TEXTE FOURNI
==========

Élan de solidarité en Ontario face à la crise humanitaire qui ronge Haïti
Les Haïtiens de l’Ontario multiplient les initiatives à destination du pays caribéen en proie au manque de nourriture, d’eau potable, de biens de première nécessité et de carburant, dans un contexte de violences civiles. Trois mois après le séisme qui a fait plus de 2 200 morts et 12 000 blessés, cette aide acheminée directement contourne les organisations non gouvernementales internationales jugées moins fiables dans leur gestion des dons.
Roby Joseph s’apprête à lancer une troisième collecte de fonds depuis le tremblement de terre. Le président de Ressources haïtiennes de Sudbury tente d’entretenir l’élan de générosité né dans le Nord de l’Ontario, à la suite de la catastrophe, non sans défi.

==========

DONNÉES BRUTES
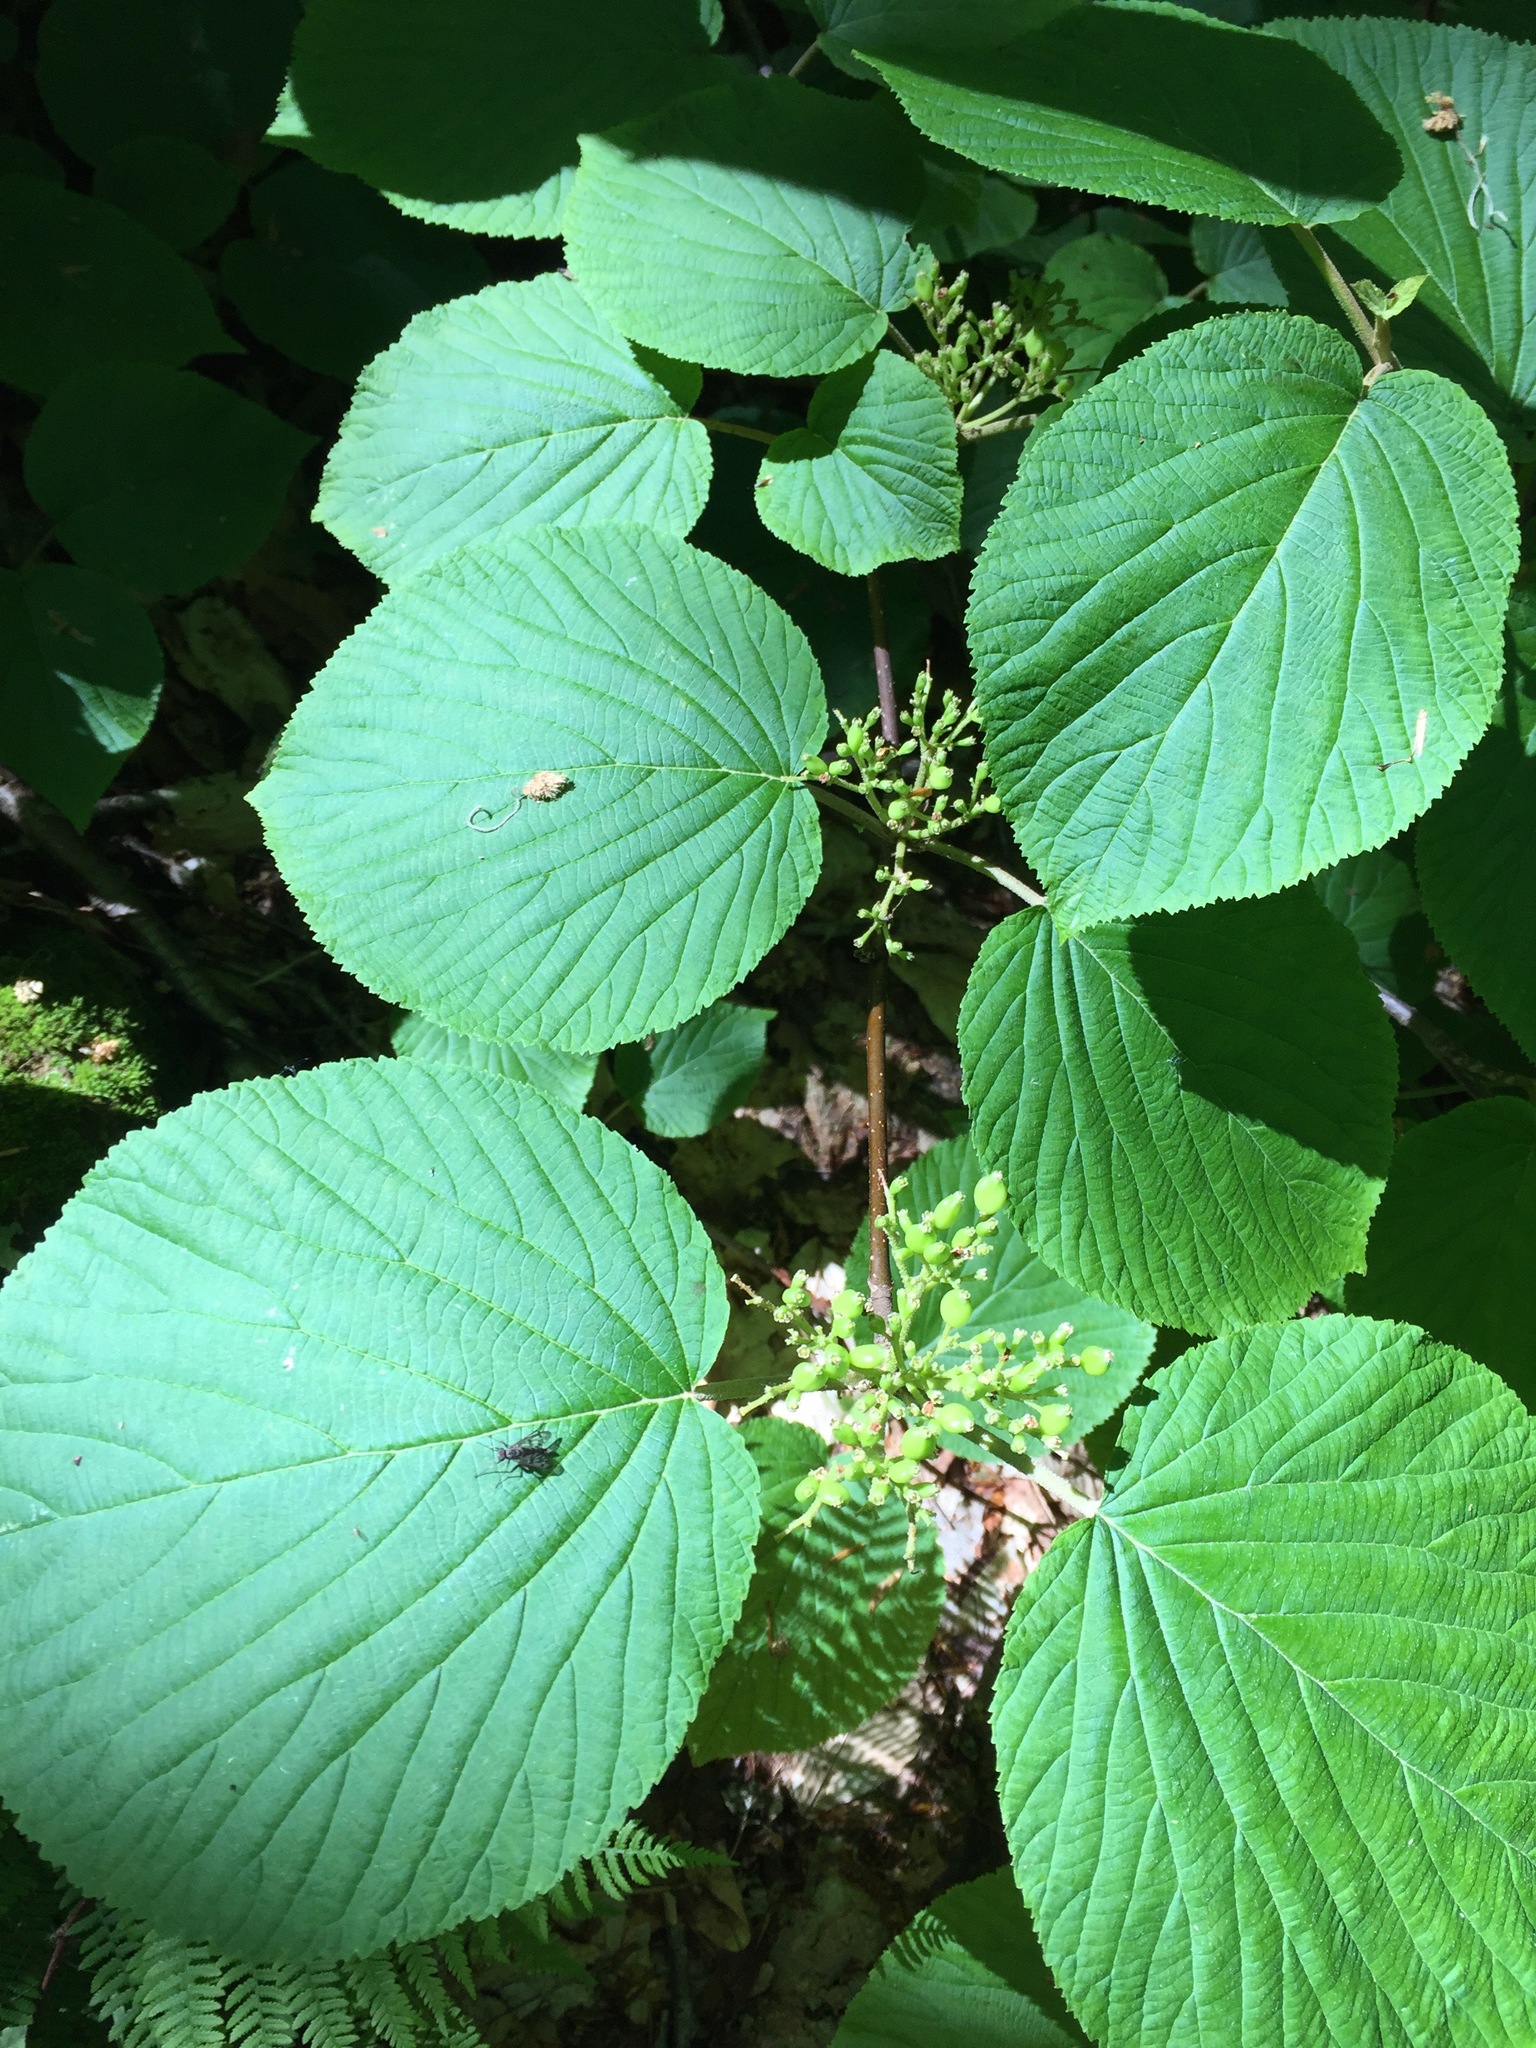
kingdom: Plantae
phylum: Tracheophyta
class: Magnoliopsida
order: Dipsacales
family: Viburnaceae
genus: Viburnum
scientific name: Viburnum lantanoides
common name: Hobblebush
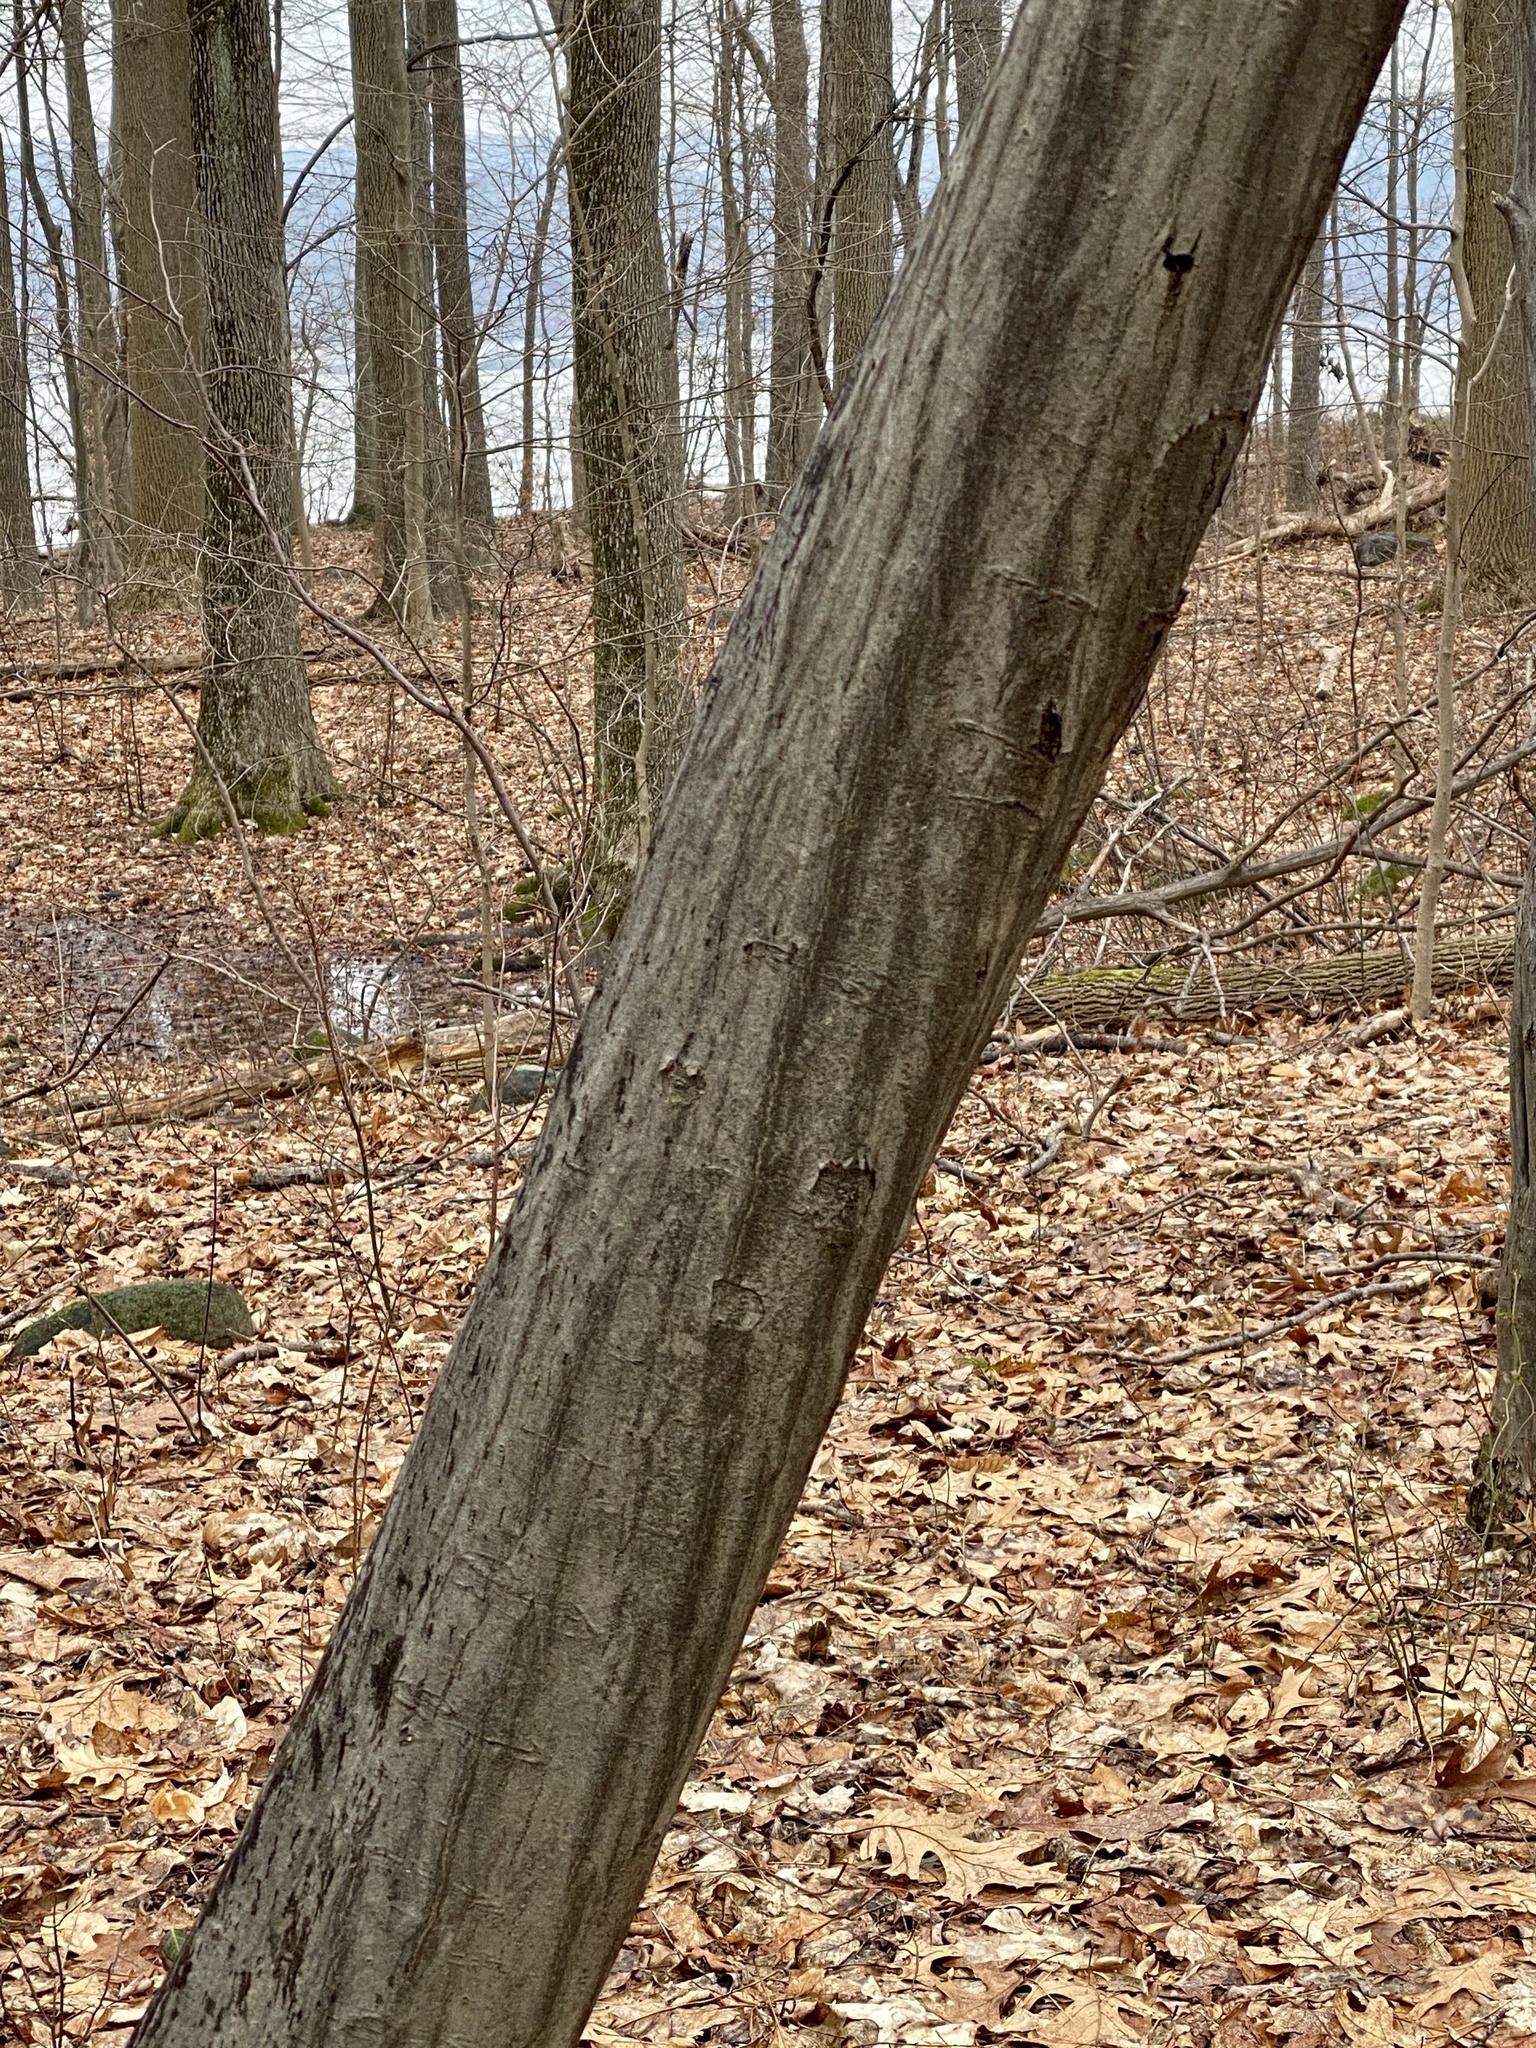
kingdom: Plantae
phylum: Tracheophyta
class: Magnoliopsida
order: Fagales
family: Betulaceae
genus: Carpinus
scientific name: Carpinus caroliniana
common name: American hornbeam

==========

Recopiez à l'identique le passage de l'article sur la solidarité ontarienne envers Haïti compris entre « Roby Joseph s’apprête » et « non sans défi. », ces deux segments inclus.

SOLUTION DÉTAILLÉE
Roby Joseph s’apprête à lancer une troisième collecte de fonds depuis le tremblement de terre. Le président de Ressources haïtiennes de Sudbury tente d’entretenir l’élan de générosité né dans le Nord de l’Ontario, à la suite de la catastrophe, non sans défi.